This is some food for thought for those of you who are attending any of the upcoming Tank Closure & Waste Management EIS hearings in the coming weeks.
Hood River's hearing is Tuesday, February 9 and Portland's is Wednesday, February 10 at the Lloyd Center Red Lion Hotel, across the street from the Lloyd Center, 6 to 10 p.m. This is one of the most important hearings you can attend in the coming months or year.
I will not go into much technical detail because your heart-felt values are what matter most. You do not have to know all the technicalities. You need to know, most of all, that the decisions in this EIS will affect the lives of all of us and our progeny in this region for generations to come.
What I think we want is the protection of human health and the environment for the decades and centuries ahead of us. That means long term protection of the Columbia River, our life-blood. We do not want lethal contaminants flowing into the groundwater at Hanford and into the Columbia River, its basin, its farmland, our fishing grounds, our recreational areas.

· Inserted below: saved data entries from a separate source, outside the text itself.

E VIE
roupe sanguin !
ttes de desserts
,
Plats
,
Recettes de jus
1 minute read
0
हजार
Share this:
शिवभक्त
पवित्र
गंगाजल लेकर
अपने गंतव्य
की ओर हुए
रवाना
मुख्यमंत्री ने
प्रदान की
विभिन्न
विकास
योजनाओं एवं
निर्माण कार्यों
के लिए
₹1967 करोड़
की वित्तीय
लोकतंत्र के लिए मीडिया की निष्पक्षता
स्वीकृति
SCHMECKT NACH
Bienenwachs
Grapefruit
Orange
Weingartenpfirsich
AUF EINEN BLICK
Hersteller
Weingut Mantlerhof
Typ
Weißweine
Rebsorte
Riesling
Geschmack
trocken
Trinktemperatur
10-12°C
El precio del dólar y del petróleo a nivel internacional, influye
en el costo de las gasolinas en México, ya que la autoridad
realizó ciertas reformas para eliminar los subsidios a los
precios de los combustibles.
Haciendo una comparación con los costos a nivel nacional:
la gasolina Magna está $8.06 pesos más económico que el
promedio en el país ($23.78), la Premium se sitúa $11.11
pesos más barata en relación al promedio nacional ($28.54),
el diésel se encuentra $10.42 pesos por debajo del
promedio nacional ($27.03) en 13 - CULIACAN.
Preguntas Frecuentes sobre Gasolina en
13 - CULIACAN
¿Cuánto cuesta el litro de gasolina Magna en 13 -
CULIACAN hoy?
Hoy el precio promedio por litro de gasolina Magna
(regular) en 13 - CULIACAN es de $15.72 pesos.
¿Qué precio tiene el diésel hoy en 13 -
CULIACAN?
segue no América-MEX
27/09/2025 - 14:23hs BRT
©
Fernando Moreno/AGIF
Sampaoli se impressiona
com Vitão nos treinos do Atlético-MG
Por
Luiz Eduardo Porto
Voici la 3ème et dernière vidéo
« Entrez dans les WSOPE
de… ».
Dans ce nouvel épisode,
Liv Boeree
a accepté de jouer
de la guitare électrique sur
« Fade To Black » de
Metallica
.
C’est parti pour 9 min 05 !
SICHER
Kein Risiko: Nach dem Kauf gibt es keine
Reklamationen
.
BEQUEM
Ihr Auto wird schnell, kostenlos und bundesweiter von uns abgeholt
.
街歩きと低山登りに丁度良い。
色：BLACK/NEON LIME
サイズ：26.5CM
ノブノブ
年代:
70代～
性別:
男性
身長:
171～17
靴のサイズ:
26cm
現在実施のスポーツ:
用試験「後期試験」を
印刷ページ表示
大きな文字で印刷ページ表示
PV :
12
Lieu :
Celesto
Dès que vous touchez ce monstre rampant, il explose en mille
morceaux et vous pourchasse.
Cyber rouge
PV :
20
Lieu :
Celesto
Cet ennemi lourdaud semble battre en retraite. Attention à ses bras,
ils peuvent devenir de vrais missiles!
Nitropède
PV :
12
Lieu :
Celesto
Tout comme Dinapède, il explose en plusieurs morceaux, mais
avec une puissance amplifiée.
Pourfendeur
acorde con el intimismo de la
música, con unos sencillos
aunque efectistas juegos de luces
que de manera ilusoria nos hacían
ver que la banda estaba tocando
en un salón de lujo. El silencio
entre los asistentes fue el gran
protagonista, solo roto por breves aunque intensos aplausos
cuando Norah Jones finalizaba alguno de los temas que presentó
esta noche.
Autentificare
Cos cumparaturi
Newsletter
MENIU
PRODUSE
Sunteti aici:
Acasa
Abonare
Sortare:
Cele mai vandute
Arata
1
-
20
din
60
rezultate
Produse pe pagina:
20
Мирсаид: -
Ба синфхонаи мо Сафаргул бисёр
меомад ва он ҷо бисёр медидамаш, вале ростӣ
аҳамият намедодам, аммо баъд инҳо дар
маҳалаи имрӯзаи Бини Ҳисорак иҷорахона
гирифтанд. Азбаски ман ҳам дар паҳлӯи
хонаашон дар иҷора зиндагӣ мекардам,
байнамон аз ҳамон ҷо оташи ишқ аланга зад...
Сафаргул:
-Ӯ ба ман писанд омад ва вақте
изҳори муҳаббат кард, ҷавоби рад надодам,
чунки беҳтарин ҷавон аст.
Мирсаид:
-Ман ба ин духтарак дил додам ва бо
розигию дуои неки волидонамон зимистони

* The cleanup to occur now, not to be delayed into the proverbial future of politics that puts these decisions off until the next congress, the next catastrophe, the next generations.
* To protect our natural resources for now and the future.
* The Department of Energy to comply fully with legal obligations from now to the final state of the site.
* The legal obligations to be more stringent.
* Tank waste stored safely in tanks, new if needed, to ready the waste for retrieval in the vitrification facility that is being built and hopefully will operate successfully over time.
* Tank waste removed from the existing 177 tanks to the greatest degree possible.
* The Waste Treatment Plant to operate as it was planned, with two high level waste melters and two low activity waste melters. We have wasted enough time and money on alternatives that are proving fatally flawed.
* High level waste stored on site in canisters until a national burial ground is decided upon.
* The tank farms ultimately closed. This means characterizing contaminated soils and "cleaning" them as deeply as possible.
* The wastes from the tanks and the piping between the tanks filled with a material that will immobilize the waste that remains and that will keep intruders out of the site.
* The waste that is disposed of on site monitored for as long as the wastes are lethal to humans and the ecosystems that we all rely on.
* Tank farm wastes in cribs and trenches to be dealt with in the "remove-treat-dispose" manner rather than by using short lived "caps" to cover the material.
* All cleanup to be fully protective of the environment, maintaining the standard of long term protection of the Columbia River, the airshed, the farmland and the health of the people in this entire region.
Many of the contaminants at Hanford will be lethal, will ebb some and peak again over the next hundreds and thousands of years. Much of the waste we are dealing with will have to stay at Hanford, with no imminent repository, especially now that Yucca Mountain is off the planning table.
Many of the alternatives of "clean up" in this EIS underestimate the amount of contamination that we are facing and will feed the ground water leading to the surrounding areas and the Columbia River for thousands of years. We need to demand aggressive cleanup and cleanup dollars now. Time is wasting. Progress has occurred, but not at the pace needed to protect the our future.
This is our decision should we chose to demand it and see it through.